I've seen and experienced this kind of behavior. My wife had to clean out the house of a hoarder, a good friend of hers, when the house was condemned by the city, then manage her affairs. Comparable to the worst of the houses I've ever seen on Hoarders, no working kitchen, only running water a hose in the back yard, etc.
What I've seen is these people have a very strong desire to accumulate stuff, and a very strong attachment to their stuff, so strong that the only way they can part with it is to give it to someone they also have a strong attachment to. So, loved ones, don't expect them to end this habit any time soon, the upside is that it means they love you. They may not express it the way you would like, but they do. There is, I think, also an element of "I shouldn't buy anything more for myself, but it is ok to buy it as a gift for someone else.", my wife has some of this, though fortunately is also ruthless about cleaning things out, especially after the experience with her friend.
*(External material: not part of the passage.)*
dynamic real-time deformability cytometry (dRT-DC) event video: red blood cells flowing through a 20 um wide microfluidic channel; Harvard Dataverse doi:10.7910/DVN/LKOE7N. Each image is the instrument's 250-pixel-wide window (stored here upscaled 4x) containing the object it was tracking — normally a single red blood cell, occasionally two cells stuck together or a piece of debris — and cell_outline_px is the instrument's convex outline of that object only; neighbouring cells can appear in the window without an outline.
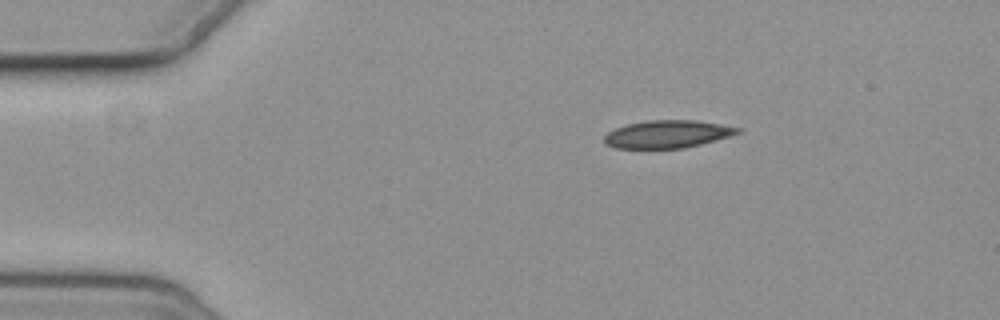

Since you can't change them, you can only change your reaction to it. My suggestion, which we've used with some friends who were in the habit of giving us stuff we didn't want, was to make a deal with them. Any gifts we gave each other that weren't things specifically requested, the receiver could do whatever they wanted with them. Regift, donate, etc. It softens the blow somewhat if you make this a 2-way deal, even if you don't ever plan to give them useless crap like they do you. :) Then you can donate guilt-free, and remind them of the deal if they ask you what happened to that amazing avocado peeler.